Source text |
== == ==

To run Turing FileSystem Connector executable JAR file, just execute the following line:

$ java -jar /appl/viglet/turing/fs/turing-filesystem.jar <PARAMETERS>

3.2.1. Example

$ java -jar build/libs/turing-filesystem.jar --server http://localhost:2700 --nlp b2b4a1ff-3ea3-4cec-aa95-f54d0f5f3ff8 --source-dir /appl/myfiles --output-dir /appl/results

4. OpenText WEM Listener

OpenText WEM Listener to publish content to Viglet Turing

4.1. Installation

4.1.1. Download

Go to https://viglet.com/turing/download/ and click on "Integration > WEM Listener" link to download it.

Extract the turing-wem.zip file to /appl/viglet/turing/wem

mkdir -p /appl/viglet/turing/wem
unzip turing-wem.zip -d /appl/viglet/turing/wem

4.1.2. Classpath

  1. Copy the turing-wem-all.jar to WEM and CDS Library directory, for example:

    cp /appl/viglet/turing/wem/turing-wem-all.jar /appl/ot/WEM/Content/<VERSION>/lib/
  2. Edit the cda.classpath file of Management and Delivery Stages, for examples:

    /appl/otwork/WEM/inst-vgninst/cfgagent/vcm-vgninst/cdsvcs/stage-mgmt/cds-mgmt/cda-mgmt/conf/cda.classpath
    /appl/otwork/WEM/inst-vgninst/cfgagent/vcm-vgninst/cdsvcs/stage-Live/cds-Live/cda-Live/conf/cda.classpath
  3. These cda.classpath files contain the following lines:

    CLASSPATH.6=\#INSTALL_DIR\#/lib/jaxws
    CLASSPATH.5=\#INSTALL_DIR\#/lib
    CLASSPATH.4=\#INSTALL_DIR\#/lib/appsvcsda/jsp-api.jar
    CLASSPATH.3=\#INSTALL_DIR\#/lib/appsvcsda/vgn-appsvcs-dadataobject.jar
    CLASSPATH.2=\#INSTALL_DIR\#/lib/jax-qname.jar
    CLASSPATH.1=\#INSTALL_DIR\#/jdbc
  4. Add the following line in each cda.classpath

    CLASSPATH.7=\#INSTALL_DIR\#/lib/turing-wem-all.jar

4.1.3. WEM Deploy

Add the turing-wem-all.jar into WEM using configp:

$ ./configp
============================================================

Configuration Program Main Menu

-----------------------------------------
   1.  Connect to WEM Server
   2.  Create a Disconnected Configuration Agent
   3.  Remove a Disconnected Configuration Agent
   4.  Repair Management Server

   q.  Quit

   > 1
============================================================
Connect to WEM Server: WEM Server Connection Information


WEM Server host: wemserver
WEM Server port: 27110
WEM Server administrator: vgnadmin
WEM Server administrative password:

*****************************************
 You have entered the following:

  WEM Server host = wemserver
  WEM Server port = 27110
  WEM Server administrator = vgnadmin
  WEM Server administrative password = ********


Is this correct ( (y)es, (n)o, (b)ack, (c)ancel )?[y]:
Connecting...

== == ==

Provided records |

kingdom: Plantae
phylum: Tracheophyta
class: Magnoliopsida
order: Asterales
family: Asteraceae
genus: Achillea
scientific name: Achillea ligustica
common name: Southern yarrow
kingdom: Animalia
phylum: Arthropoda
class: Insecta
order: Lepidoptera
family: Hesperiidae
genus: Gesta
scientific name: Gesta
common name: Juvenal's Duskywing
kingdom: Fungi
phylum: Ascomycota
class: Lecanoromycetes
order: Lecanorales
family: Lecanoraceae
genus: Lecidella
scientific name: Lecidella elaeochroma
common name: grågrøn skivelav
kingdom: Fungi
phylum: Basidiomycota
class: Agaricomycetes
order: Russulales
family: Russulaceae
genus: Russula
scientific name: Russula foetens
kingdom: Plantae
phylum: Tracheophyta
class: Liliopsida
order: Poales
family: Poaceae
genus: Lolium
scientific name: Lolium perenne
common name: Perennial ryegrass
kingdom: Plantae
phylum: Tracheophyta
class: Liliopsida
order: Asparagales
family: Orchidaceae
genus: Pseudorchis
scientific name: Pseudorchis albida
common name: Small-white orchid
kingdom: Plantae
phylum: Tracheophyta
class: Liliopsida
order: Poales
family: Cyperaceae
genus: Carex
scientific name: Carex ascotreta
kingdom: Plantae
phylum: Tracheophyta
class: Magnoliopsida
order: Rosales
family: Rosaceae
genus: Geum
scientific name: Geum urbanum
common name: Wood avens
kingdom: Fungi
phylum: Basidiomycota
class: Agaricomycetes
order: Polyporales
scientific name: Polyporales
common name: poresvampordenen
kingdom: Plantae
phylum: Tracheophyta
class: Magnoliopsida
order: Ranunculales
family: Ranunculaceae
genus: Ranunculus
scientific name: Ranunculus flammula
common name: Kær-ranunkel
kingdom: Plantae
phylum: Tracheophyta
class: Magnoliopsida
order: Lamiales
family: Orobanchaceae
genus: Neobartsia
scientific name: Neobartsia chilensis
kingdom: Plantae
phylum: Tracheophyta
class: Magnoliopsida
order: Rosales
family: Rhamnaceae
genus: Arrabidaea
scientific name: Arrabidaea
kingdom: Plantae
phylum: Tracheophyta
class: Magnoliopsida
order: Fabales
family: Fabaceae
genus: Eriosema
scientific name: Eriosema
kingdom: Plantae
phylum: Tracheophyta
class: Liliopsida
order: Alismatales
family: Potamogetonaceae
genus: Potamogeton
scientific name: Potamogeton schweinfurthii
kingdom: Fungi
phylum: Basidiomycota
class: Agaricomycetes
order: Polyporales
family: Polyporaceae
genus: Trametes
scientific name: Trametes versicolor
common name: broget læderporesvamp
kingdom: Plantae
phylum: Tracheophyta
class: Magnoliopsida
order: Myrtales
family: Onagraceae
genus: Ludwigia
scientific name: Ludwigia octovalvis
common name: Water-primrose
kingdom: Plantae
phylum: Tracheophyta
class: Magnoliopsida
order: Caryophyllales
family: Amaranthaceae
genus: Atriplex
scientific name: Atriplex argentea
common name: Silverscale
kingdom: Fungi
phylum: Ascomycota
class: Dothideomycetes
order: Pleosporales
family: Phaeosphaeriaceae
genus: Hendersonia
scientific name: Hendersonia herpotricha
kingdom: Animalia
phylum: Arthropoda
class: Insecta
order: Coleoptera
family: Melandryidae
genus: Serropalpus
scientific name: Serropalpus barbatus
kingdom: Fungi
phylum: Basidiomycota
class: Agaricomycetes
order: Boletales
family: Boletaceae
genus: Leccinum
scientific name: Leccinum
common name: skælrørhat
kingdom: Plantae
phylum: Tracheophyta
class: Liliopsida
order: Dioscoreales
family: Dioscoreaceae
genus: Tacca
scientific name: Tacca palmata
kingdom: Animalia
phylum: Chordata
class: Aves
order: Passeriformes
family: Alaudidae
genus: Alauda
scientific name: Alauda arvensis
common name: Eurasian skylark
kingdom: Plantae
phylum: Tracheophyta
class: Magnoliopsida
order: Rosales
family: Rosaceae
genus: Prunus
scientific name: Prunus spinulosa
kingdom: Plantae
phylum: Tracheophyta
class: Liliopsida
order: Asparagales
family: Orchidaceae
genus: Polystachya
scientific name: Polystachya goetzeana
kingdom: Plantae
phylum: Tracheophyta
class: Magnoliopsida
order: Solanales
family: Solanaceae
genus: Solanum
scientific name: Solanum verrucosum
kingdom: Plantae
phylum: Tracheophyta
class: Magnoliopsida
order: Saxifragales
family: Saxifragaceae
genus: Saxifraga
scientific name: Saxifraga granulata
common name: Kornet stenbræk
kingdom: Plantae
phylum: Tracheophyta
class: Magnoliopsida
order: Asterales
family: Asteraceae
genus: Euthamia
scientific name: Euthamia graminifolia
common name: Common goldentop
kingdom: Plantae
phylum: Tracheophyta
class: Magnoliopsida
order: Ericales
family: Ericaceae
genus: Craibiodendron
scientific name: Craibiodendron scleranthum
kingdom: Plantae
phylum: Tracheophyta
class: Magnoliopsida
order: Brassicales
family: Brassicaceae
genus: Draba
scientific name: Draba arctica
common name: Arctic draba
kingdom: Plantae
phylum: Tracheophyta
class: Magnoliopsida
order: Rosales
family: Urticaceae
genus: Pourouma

== == ==

Your tasks |
(1) Write out a word-for-word copy of the Turing setup guide, everything from "OpenText WEM Listener to" down to "to download it.".
(2) In the Turing setup guide, what port number is entered for the WEM Server?
(3) Sum up the Turing setup guide in two sentences.
The material comes from a separate source, not from the Turing setup guide.

Answers provided |
(1)
OpenText WEM Listener to publish content to Viglet Turing

4.1. Installation

4.1.1. Download

Go to https://viglet.com/turing/download/ and click on "Integration > WEM Listener" link to download it.

(2) 27110

(3) The Turing setup guide shows how to run the Turing FileSystem Connector JAR from the command line with parameters, then covers installing the OpenText WEM Listener, which publishes content to Viglet Turing. The listener is downloaded and unzipped, turing-wem-all.jar is copied to the WEM and CDS library directory and added to each cda.classpath file, and the jar is then added into WEM using configp, starting with a connection to the WEM Server.